Zu den blassen Hauptfiguren, die einen zusammengewürfelten Haufen altbewährter Klischees bilden, baut der Zuschauer nicht im Geringsten eine Bindung auf. Sensationsgeil erwartet man stattdessen die Szenen, in denen sie endlich das Zeitliche segnen. Mit durchschnittlichen Effekten wird hier reißerisches Ableben inszeniert, das durch sorgfältig geplante Fallen herbeigeführt wurde. Denn der tatsächliche Mörder scheint von der ganzen Gruppe der einzige fähige Profiler zu sein und legt die Fallen genau auf Vorlieben und Charakterzüge seiner Opfer aus. So weiß er genau, dass die Raucherin sich früher oder später am Zigarettenautomaten blicken lässt, der Handwerker nicht vom Reparieren in gefährlicher Umgebung ablassen kann und der Waffennarr früher oder später an seine präparierte Waffe greifen wird.

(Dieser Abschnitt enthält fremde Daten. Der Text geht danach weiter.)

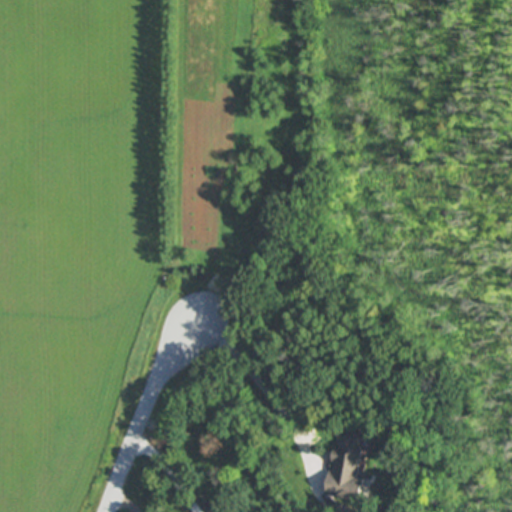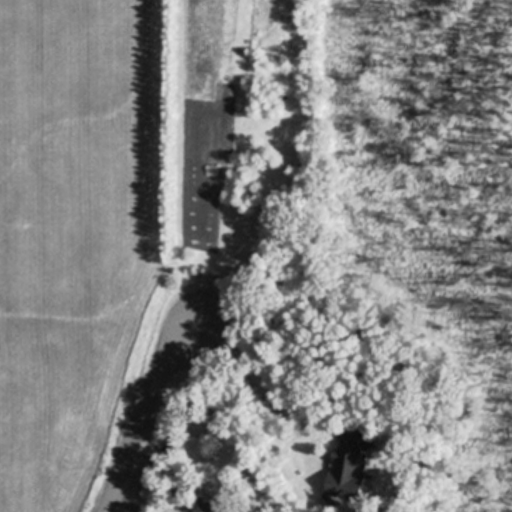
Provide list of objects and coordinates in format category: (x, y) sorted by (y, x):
road: (271, 382)
road: (145, 410)
road: (173, 470)
building: (346, 470)
road: (122, 506)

Wer ist der Mörder? Das ist das ganze Thema des Films. Und so setzt Mindhunters komplett auf diesen Aspekt. Die düstere Stimmung, die der Film gleich zu Beginn aufbaut, ist dabei recht hilfreich, auch wenn einige sinnlose Szenen die Atmosphäre zerstören, und die Inszenierung oft recht krampfhaft wirkt. Die ungewöhnlichen Morde sind die Momente im Film, die kaschieren wollen, dass der Streifen im Grunde nur mittelmäßige Massenware ist. Und so richtig gelingt ihnen das auch nicht. Mindhunters ist eben ein generierter Film, dessen Potential kaum genutzt wurde.

Mindhunters hat insgesamt einfach zu wenig zu bieten, um auf ganzer Linie zu überzeugen oder zu packen. Einigermaßen spannende Unterhaltung mit den üblichen Logiklöchlein bietet der Film zwar, aber nicht mehr—höchstens weniger. Fazit: Akzeptabler Standard, der aber bereits beim zweiten Mal nur noch langweilt.